The counterintuitive effect is that a smaller average quant gives a more accurate drafter, because what matters isn’t the average but the precision of the sub-component that drives the speedup.
The other gift is the 2 GB of VRAM saved on the average target. That 2 GB is the extra KV cache I was missing to go from 128K to 262K. So extended context AND improved speedup at the same time. The two things I’d been trying to get separately for weeks.
The honesty on quality
I won’t sell you a dream: Q3 is more aggressive than Q4. On standard quality benchmarks, perplexity loses between 1 and 3% versus Q4_K_M. That’s measurable.

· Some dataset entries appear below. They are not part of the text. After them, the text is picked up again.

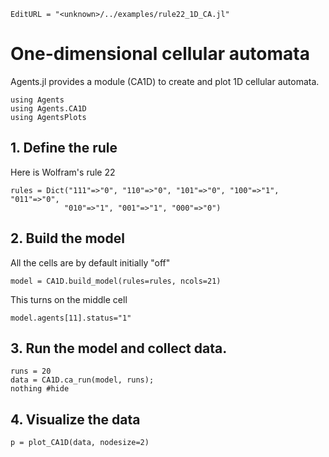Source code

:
 ```@meta
EditURL = "<unknown>/../examples/rule22_1D_CA.jl"
```

# One-dimensional cellular automata
Agents.jl provides a module (CA1D) to create and plot 1D cellular automata.

```@example rule22_1D_CA
using Agents
using Agents.CA1D
using AgentsPlots
```

## 1. Define the rule
Here is Wolfram's rule 22

```@example rule22_1D_CA
rules = Dict("111"=>"0", "110"=>"0", "101"=>"0", "100"=>"1", "011"=>"0",
            "010"=>"1", "001"=>"1", "000"=>"0")
```

## 2. Build the model
All the cells are by default initially "off"

```@example rule22_1D_CA
model = CA1D.build_model(rules=rules, ncols=21)
```

This turns on the middle cell

```@example rule22_1D_CA
model.agents[11].status="1"
```

## 3. Run the model and collect data.

```@example rule22_1D_CA
runs = 20
data = CA1D.ca_run(model, runs);
nothing #hide
```

## 4. Visualize the data

```@example rule22_1D_CA
p = plot_CA1D(data, nodesize=2)
```

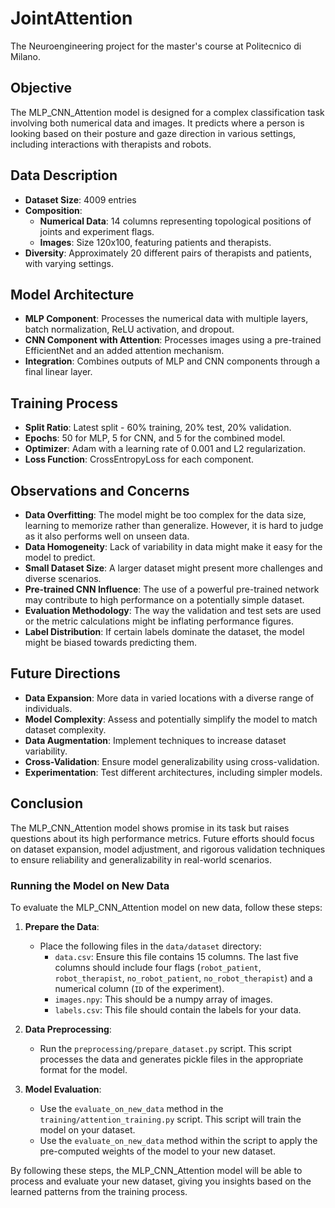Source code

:# JointAttention
The Neuroengineering project for the master's course at Politecnico di Milano. 

## Objective

The MLP_CNN_Attention model is designed for a complex classification task involving both numerical data and images. It predicts where a person is looking based on their posture and gaze direction in various settings, including interactions with therapists and robots.

## Data Description
- **Dataset Size**: 4009 entries
- **Composition**:
  - **Numerical Data**: 14 columns representing topological positions of joints and experiment flags.
  - **Images**: Size 120x100, featuring patients and therapists.
- **Diversity**: Approximately 20 different pairs of therapists and patients, with varying settings.

## Model Architecture
- **MLP Component**: Processes the numerical data with multiple layers, batch normalization, ReLU activation, and dropout.
- **CNN Component with Attention**: Processes images using a pre-trained EfficientNet and an added attention mechanism.
- **Integration**: Combines outputs of MLP and CNN components through a final linear layer.

## Training Process
- **Split Ratio**: Latest split - 60% training, 20% test, 20% validation.
- **Epochs**: 50 for MLP, 5 for CNN, and 5 for the combined model.
- **Optimizer**: Adam with a learning rate of 0.001 and L2 regularization.
- **Loss Function**: CrossEntropyLoss for each component.

## Observations and Concerns
- **Data Overfitting**: The model might be too complex for the data size, learning to memorize rather than generalize. However, it is hard to judge as it also performs well on unseen data.
- **Data Homogeneity**: Lack of variability in data might make it easy for the model to predict.
- **Small Dataset Size**: A larger dataset might present more challenges and diverse scenarios.
- **Pre-trained CNN Influence**: The use of a powerful pre-trained network may contribute to high performance on a potentially simple dataset.
- **Evaluation Methodology**: The way the validation and test sets are used or the metric calculations might be inflating performance figures.
- **Label Distribution**: If certain labels dominate the dataset, the model might be biased towards predicting them.

## Future Directions
- **Data Expansion**: More data in varied locations with a diverse range of individuals.
- **Model Complexity**: Assess and potentially simplify the model to match dataset complexity.
- **Data Augmentation**: Implement techniques to increase dataset variability.
- **Cross-Validation**: Ensure model generalizability using cross-validation.
- **Experimentation**: Test different architectures, including simpler models.

## Conclusion
The MLP_CNN_Attention model shows promise in its task but raises questions about its high performance metrics. Future efforts should focus on dataset expansion, model adjustment, and rigorous validation techniques to ensure reliability and generalizability in real-world scenarios.

### Running the Model on New Data

To evaluate the MLP_CNN_Attention model on new data, follow these steps:

1. **Prepare the Data**:
   - Place the following files in the `data/dataset` directory:
     - `data.csv`: Ensure this file contains 15 columns. The last five columns should include four flags (`robot_patient`, `robot_therapist`, `no_robot_patient`, `no_robot_therapist`) and a numerical column (`ID` of the experiment).
     - `images.npy`: This should be a numpy array of images.
     - `labels.csv`: This file should contain the labels for your data.
   
2. **Data Preprocessing**:
   - Run the `preprocessing/prepare_dataset.py` script. This script processes the data and generates pickle files in the appropriate format for the model.

3. **Model Evaluation**:
   - Use the `evaluate_on_new_data` method in the `training/attention_training.py` script. This script will train the model on your dataset.
   - Use the `evaluate_on_new_data` method within the script to apply the pre-computed weights of the model to your new dataset.

By following these steps, the MLP_CNN_Attention model will be able to process and evaluate your new dataset, giving you insights based on the learned patterns from the training process.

Unsloth Dynamic mitigates strongly because the layers driving quality stay at high precision. For chat or code, the difference is invisible at usage time. For competition math or very precise reasoning, there’s a Q4_K_XL variant (18 GB) that’s safer — at the cost of falling back to 128-160K context.

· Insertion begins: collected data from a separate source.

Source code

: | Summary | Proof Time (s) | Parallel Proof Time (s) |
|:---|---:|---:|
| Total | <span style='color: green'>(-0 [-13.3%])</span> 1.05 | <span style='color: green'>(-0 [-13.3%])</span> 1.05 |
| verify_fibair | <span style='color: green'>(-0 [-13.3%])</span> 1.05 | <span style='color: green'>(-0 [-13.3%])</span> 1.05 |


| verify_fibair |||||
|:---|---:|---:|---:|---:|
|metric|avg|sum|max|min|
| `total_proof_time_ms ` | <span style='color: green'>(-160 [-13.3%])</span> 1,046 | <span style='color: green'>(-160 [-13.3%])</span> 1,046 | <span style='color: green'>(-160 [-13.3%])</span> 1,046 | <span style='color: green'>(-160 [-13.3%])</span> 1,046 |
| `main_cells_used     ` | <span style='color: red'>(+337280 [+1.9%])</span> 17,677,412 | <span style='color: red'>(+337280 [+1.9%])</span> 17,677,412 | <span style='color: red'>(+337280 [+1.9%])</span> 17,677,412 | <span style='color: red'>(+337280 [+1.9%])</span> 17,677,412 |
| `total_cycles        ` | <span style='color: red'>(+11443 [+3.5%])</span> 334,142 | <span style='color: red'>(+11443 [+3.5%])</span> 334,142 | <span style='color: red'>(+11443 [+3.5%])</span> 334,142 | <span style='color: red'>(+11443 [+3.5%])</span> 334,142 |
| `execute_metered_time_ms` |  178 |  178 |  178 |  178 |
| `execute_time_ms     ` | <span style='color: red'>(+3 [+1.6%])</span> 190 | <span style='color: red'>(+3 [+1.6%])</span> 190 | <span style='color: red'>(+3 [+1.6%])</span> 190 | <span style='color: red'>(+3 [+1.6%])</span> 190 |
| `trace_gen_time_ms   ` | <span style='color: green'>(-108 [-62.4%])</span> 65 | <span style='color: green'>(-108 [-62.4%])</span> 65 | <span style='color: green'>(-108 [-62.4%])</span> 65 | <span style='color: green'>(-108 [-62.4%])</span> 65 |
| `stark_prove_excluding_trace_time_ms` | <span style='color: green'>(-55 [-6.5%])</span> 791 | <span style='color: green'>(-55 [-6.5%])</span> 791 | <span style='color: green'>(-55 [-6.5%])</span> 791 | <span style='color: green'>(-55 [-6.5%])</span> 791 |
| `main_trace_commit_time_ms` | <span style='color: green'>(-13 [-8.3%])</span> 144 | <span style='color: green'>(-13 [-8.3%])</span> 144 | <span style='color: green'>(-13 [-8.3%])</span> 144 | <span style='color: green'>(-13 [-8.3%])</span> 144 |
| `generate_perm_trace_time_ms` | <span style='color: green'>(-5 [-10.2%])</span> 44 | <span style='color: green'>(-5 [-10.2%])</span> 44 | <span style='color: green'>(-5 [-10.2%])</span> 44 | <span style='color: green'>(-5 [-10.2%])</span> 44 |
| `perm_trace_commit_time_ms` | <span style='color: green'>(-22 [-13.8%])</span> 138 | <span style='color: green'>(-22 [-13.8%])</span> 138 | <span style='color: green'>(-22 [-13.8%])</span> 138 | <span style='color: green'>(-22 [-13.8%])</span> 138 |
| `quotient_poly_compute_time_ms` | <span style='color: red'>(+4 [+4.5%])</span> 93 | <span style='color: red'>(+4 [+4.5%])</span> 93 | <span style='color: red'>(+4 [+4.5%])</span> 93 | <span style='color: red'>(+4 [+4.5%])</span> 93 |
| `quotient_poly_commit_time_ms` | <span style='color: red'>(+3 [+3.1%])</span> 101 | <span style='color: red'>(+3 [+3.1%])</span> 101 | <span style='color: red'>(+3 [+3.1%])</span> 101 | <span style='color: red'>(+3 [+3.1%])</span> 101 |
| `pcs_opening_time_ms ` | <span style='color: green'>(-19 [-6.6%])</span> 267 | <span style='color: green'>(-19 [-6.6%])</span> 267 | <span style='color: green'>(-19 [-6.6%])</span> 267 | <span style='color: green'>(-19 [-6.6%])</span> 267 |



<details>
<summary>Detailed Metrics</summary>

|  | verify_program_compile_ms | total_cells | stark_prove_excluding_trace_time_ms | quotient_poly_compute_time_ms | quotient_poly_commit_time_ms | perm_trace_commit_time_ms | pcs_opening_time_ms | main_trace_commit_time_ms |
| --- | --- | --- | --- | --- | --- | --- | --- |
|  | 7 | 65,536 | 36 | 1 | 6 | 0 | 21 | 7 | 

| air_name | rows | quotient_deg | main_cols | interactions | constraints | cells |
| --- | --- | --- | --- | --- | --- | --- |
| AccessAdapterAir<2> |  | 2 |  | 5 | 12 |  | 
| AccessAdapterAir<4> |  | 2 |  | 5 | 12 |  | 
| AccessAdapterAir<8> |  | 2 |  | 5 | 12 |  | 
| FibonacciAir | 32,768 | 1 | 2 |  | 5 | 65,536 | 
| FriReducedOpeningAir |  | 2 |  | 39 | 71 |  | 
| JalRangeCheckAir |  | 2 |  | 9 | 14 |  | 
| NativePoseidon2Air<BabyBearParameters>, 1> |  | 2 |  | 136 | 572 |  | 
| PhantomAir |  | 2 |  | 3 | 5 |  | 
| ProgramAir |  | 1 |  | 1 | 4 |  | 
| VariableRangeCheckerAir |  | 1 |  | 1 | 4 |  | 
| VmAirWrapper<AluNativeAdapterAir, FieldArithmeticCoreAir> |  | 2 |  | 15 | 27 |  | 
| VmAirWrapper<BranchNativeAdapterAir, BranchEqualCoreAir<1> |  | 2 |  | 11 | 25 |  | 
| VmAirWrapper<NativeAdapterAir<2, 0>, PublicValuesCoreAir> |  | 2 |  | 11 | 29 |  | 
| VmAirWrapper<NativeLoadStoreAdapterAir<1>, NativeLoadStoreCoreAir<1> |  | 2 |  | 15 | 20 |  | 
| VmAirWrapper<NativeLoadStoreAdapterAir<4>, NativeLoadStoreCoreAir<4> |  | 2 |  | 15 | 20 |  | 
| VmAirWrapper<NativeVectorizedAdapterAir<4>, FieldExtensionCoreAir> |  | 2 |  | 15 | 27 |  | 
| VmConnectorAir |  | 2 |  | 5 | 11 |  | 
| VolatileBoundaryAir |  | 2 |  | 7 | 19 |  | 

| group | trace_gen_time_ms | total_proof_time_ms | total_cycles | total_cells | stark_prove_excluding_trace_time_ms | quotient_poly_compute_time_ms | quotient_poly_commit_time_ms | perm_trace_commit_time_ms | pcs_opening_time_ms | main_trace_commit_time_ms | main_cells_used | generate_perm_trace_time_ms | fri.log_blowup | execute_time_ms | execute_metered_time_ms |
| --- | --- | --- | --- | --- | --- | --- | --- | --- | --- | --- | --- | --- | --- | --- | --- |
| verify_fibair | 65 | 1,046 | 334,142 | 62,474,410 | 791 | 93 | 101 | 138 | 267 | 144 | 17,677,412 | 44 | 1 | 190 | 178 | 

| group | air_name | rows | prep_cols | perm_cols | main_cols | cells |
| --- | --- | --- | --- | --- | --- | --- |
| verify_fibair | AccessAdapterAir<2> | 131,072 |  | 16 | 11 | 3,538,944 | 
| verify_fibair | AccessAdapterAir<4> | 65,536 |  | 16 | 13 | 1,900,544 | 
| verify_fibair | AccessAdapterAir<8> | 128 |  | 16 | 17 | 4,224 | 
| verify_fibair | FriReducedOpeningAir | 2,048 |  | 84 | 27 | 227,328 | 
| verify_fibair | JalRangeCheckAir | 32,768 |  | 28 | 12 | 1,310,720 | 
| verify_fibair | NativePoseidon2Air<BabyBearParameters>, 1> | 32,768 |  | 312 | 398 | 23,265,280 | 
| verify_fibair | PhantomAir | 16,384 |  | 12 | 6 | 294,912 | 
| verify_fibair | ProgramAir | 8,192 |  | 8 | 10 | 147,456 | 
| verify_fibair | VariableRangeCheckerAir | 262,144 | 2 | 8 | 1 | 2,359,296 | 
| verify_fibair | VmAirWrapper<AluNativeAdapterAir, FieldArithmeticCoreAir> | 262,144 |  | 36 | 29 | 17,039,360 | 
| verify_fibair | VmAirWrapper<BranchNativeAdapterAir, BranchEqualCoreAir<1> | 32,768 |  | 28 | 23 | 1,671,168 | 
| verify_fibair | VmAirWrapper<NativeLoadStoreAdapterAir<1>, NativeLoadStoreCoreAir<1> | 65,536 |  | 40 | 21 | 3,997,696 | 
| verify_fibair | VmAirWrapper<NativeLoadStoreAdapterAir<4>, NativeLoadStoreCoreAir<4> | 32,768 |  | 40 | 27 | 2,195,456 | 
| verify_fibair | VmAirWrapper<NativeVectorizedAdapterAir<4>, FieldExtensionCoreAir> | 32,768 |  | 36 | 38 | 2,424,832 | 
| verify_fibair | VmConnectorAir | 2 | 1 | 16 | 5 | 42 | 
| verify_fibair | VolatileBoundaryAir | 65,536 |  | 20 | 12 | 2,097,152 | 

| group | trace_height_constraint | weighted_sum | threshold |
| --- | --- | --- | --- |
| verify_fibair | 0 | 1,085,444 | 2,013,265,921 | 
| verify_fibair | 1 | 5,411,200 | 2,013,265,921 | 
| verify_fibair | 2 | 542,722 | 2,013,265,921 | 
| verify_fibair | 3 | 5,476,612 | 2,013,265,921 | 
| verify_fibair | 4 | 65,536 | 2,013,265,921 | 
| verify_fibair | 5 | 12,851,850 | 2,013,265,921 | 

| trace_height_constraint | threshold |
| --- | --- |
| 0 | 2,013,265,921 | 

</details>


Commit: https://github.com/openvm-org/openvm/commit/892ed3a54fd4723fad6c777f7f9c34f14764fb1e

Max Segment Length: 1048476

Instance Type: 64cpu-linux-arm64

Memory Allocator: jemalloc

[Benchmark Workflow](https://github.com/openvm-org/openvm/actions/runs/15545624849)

While I’m writing these lines, I’ve kicked off a parallel bench on this Q4_K_XL version. If it holds its promises without sacrificing too much speedup, I’ll publish a follow-up on the exact trade-off.
The actual lesson
For eight hours, I tried to attack the problem through code. Build a custom image, debug kernels, merge forks, read upstream PRs. All the technical complexity I know well.
And the solution was to look at the data. A HuggingFace page I’d skimmed three days earlier without stopping. A name I didn’t know — havenoammo, I haven’t even managed to figure out exactly who that is, just a username — who’d done very clean quantization work with an approach that solves my problem exactly.
The reflex I’m going to try to install: before touching code, scrub HuggingFace with the right terms. UD, Dynamic, MTP-preserved, Heretic. See if someone hasn’t already solved my problem on the data side instead of the runtime side. Because in this ecosystem, there are a lot of quiet people doing extremely precise things, and they don’t make noise on Twitter or Reddit.
This time it was havenoammo. A name I didn’t know twenty-four hours ago. Who unlocks a ceiling that no runtime optimization had passed on this hardware. And who reminds me that in 2026, in this open-source ecosystem, the real levers are sometimes elsewhere than where you look by default.
How to install it
If you have my market source on Olares:
Olares Studio → Market → Settings → Add source
https://orales-one-market.aamsellem.workers.dev
The Qwen36 27B Long Context app v1.0.5 is in the AI category. First launch downloads the 15 GB GGUF from HuggingFace (HF token required in your Olares settings to pull). OpenAI-compatible endpoint on port 8000 once booted.
For folks on something other than Olares but on 24 GB VRAM, the essential combo: havenoammo/Qwen3.6-27B-MTP-UD-GGUF + the Q3_K_XL file + any llama.cpp build with MTP support + --ctx-size 262144 --cache-type-k q4_0 --spec-type mtp --spec-draft-n-max 5. Reproduces the essence.
See you very soon with the follow-up on the Q4_K_XL version.